• EXERCISE GOAL: Copy out all the lines of the data precisely, omitting any pictures.

• Human pose images with coordinates:

- Opening Delimiter -

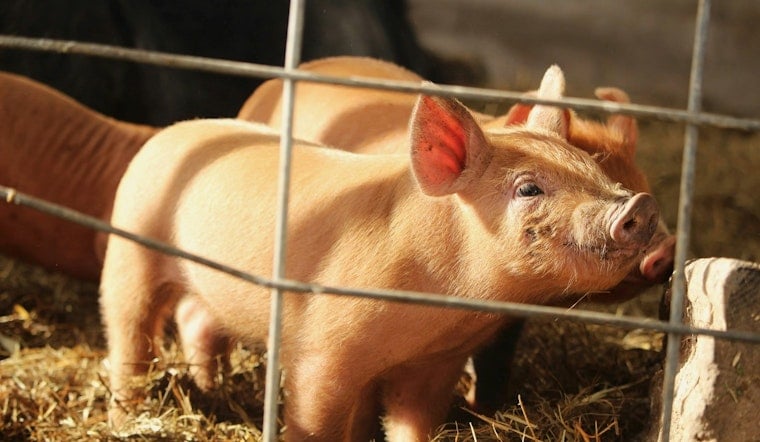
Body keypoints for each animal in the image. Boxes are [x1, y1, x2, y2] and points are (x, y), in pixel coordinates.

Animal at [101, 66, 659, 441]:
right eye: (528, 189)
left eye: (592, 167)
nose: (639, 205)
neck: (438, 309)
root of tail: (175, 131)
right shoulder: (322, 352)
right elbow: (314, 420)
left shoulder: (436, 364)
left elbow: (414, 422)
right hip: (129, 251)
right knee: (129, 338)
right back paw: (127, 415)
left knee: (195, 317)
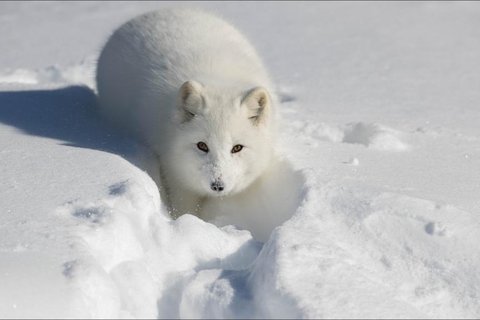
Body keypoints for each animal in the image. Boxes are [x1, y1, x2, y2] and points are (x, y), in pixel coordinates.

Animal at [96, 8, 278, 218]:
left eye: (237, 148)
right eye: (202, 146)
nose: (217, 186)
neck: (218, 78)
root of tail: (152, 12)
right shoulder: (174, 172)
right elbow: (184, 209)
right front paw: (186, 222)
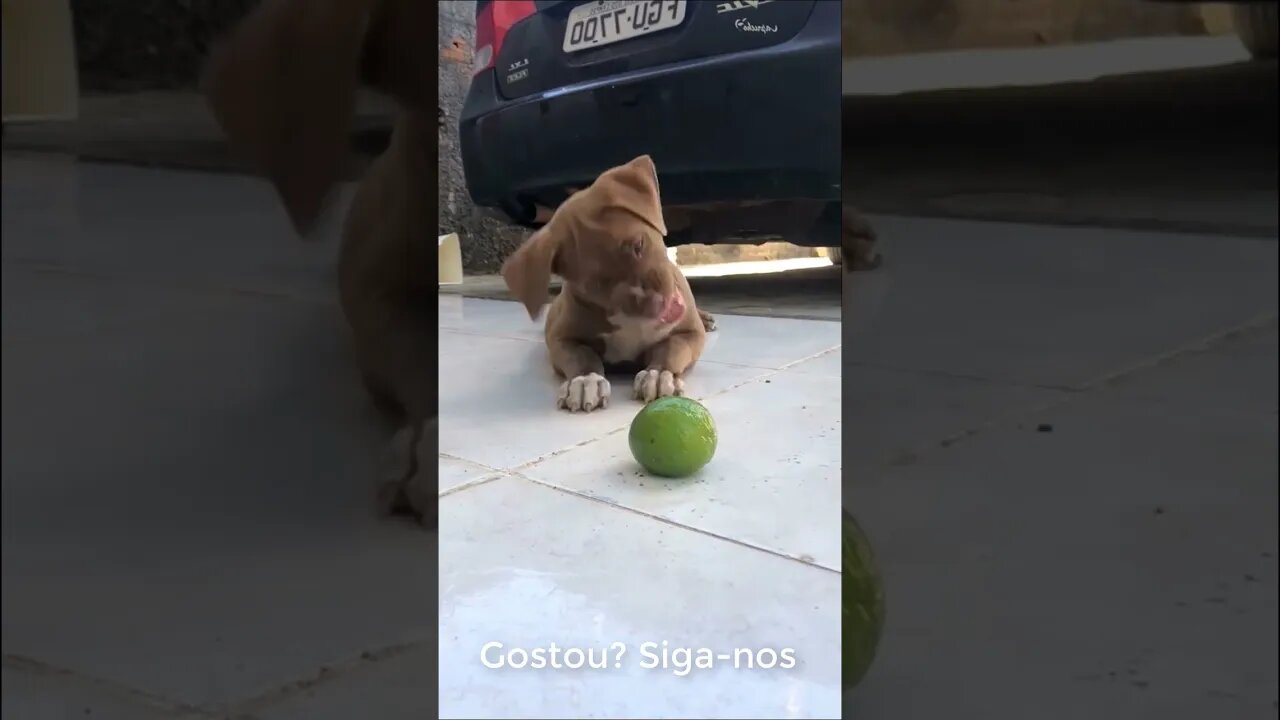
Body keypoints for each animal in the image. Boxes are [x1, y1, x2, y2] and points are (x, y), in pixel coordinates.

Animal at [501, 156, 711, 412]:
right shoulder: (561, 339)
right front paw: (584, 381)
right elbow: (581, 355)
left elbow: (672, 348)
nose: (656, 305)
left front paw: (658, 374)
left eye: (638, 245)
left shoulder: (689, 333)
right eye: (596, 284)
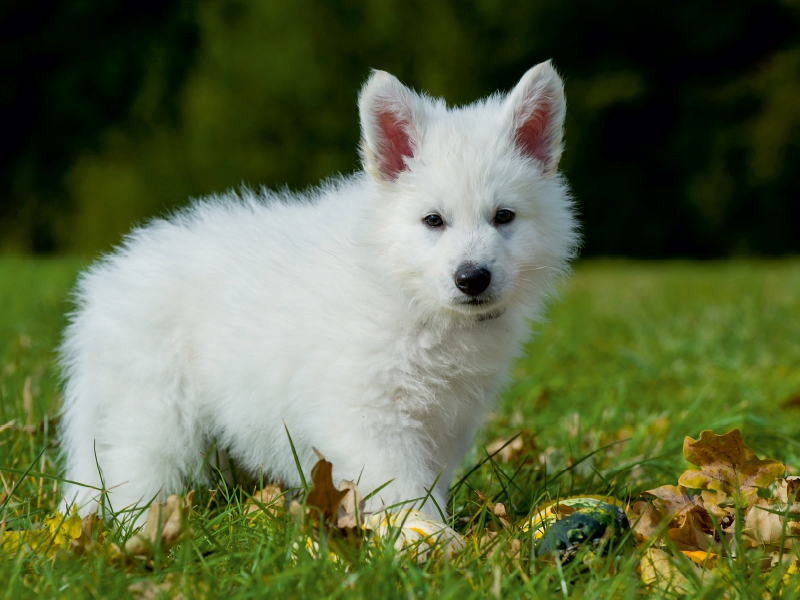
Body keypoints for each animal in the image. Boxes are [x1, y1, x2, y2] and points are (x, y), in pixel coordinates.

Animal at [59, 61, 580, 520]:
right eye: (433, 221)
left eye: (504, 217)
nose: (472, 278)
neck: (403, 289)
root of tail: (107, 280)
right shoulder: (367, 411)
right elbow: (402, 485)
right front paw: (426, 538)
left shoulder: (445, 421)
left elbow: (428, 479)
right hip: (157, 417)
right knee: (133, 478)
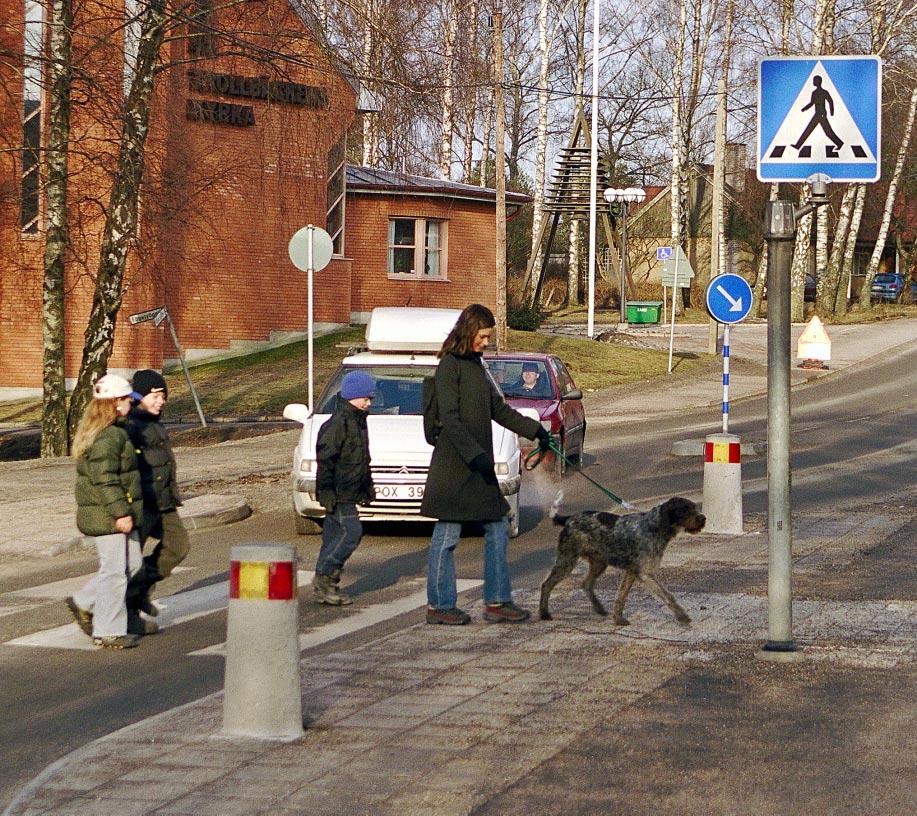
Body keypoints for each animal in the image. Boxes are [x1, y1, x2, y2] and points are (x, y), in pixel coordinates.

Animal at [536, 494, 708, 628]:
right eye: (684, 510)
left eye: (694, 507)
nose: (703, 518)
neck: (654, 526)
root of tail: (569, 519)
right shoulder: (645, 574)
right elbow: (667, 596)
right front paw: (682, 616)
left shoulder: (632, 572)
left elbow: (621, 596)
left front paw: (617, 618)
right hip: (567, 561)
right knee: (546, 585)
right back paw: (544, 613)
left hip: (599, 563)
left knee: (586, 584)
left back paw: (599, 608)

- Closing Delimiter -

• ANSWER BOX:
Body keypoints for each animal in the image. Boxes are [x1, y1, x2, y2] and points are (x, y), in pixel coordinates.

Animal at [101, 66, 659, 441]:
right eye: (528, 189)
left eye: (592, 167)
nose: (639, 205)
neck: (438, 309)
root of tail: (175, 131)
right shoulder: (322, 352)
right elbow: (314, 420)
left shoulder: (436, 364)
left elbow: (414, 422)
right hip: (129, 251)
right knee: (129, 338)
right back paw: (127, 415)
left knee: (195, 317)
Body keypoints for each animal in the image. Boxes are [x1, y1, x2, y2] and points are (x, y), in pixel coordinates.

Animal at [96, 8, 278, 218]:
left eye: (237, 148)
right eye: (202, 146)
nose: (217, 186)
neck: (218, 78)
root of tail: (152, 12)
right shoulder: (174, 172)
right elbow: (184, 209)
right front paw: (186, 222)
Body keypoints for each animal in the image. Boxes are [x1, y1, x2, y2] and points are (x, y), in pixel coordinates.

Animal at [501, 156, 711, 412]:
right shoulder: (561, 339)
right front paw: (584, 381)
right elbow: (581, 355)
left elbow: (672, 348)
nose: (656, 305)
left front paw: (658, 374)
left eye: (638, 245)
left shoulder: (689, 333)
right eye: (596, 284)
Body keypoints for each animal in the image. Boxes are [x1, y1, x2, y2] and points are (x, y), in pixel coordinates.

Animal at [59, 61, 580, 520]:
right eye: (433, 221)
left eye: (504, 217)
nose: (472, 278)
neck: (403, 289)
root of tail: (107, 280)
right shoulder: (367, 411)
right elbow: (402, 485)
right front paw: (426, 538)
left shoulder: (445, 421)
left elbow: (428, 479)
right hip: (157, 417)
right knee: (133, 478)
Body keypoints for each animal in the image. Boxes are [x1, y1, x2, y2] and points are (x, y), in pixel coordinates.

Animal at [536, 494, 708, 628]:
right eye: (684, 510)
left eye: (694, 507)
nose: (703, 518)
neck: (654, 526)
root of tail: (569, 519)
right shoulder: (645, 574)
right elbow: (667, 596)
right front paw: (682, 616)
left shoulder: (632, 572)
left elbow: (621, 596)
left front paw: (617, 618)
right hip: (567, 561)
right knee: (546, 585)
right back paw: (544, 613)
left hip: (599, 563)
left knee: (586, 584)
left back paw: (599, 608)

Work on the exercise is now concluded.